In three online studies, we examined Faching (allocating voices into traditional categories such as soprano, alto, tenor, and bass). In study 1, 166 participants (85 cis, 81 gender-expansive) rated 144 audio (A) samples from 18 different actors (3 from each major Fach category, excluding countertenor) along a slider labeled low/dark to high/bright. Participants then guessed the voice types of the same actors in silent videos (V), before rating them in AV combinations. The cis group exhibited 30% more visual bias than the gender-expansive group. To further understand this phenomenon, we manipulated the fundamental frequency (in study 2) or the vocal tract length (in study 3) by +/-3 semitones from the original stimuli. Preliminary findings suggest that the two groups differ in timbral evaluations but not in those of pitch.

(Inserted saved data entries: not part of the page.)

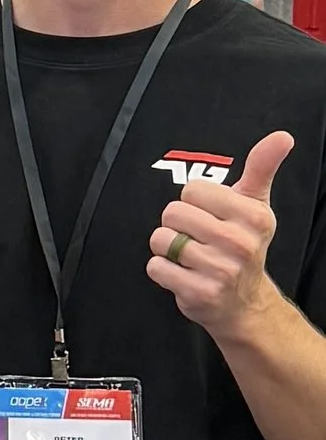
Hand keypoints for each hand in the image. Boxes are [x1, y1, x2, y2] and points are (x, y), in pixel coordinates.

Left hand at [147, 128, 292, 341]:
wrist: (243, 303)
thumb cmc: (244, 244)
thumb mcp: (256, 204)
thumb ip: (262, 166)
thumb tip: (282, 136)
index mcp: (253, 216)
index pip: (192, 190)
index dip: (195, 202)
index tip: (212, 216)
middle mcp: (240, 243)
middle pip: (173, 212)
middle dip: (179, 224)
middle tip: (199, 238)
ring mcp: (221, 271)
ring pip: (161, 239)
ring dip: (168, 248)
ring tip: (190, 256)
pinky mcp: (199, 293)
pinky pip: (156, 267)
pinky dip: (163, 270)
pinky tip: (184, 274)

These studies, though focused on gender-perception, inadvertently opened further questions of AV-integration and visual bias in the evaluation of racialized women’s voices. This intersected with other in progress work on the treatment of Black women’s voices in opera and Black men’s voices in the real world, portrayal of the ‘Other’ in the mezzo-soprano singing voice, and the timbral metaphor of the Zwischenstufe (a Weimar era term approaching queer) in the Zwischenfach singer, who sits between voice types.
About the Speaker
Jay Marchand Knight
PhD Student at Concordia University
Canadian Zwischenfach Jay Marchand Knight (they/them) is a Frederick Lowy Fellow at Concordia University, working in the Deroche Laboratory for Hearing and Cognition. They study voice timbre’s place in gender perception, attempting to quantify the relative interactions of pitch, timbre, and audio-visual fusion in voice evaluation through empirical work. As a voice teacher, Jay specializes in gender-affirming voice training and has taught at McGill University, University of Miami, and The Voice Lab, Inc., a Chicago-based school that works with the 2SLGBTQIA+ community. A trained opera singer, Jay is interested in queering vocal composition, performance, and pedagogy and tries to engage with community-based, exploratory, and inclusive projects. They are active in research-creation with RISE Opera, an experimental project investigating human relationships to crises and aiming to break down traditional barriers to formal music making. Upcoming operatic performances include the title role queer interpretation of Carmen with Jupiter Opera and the title role in Floyd’s Susannah with the gender bent company, Opera Queens.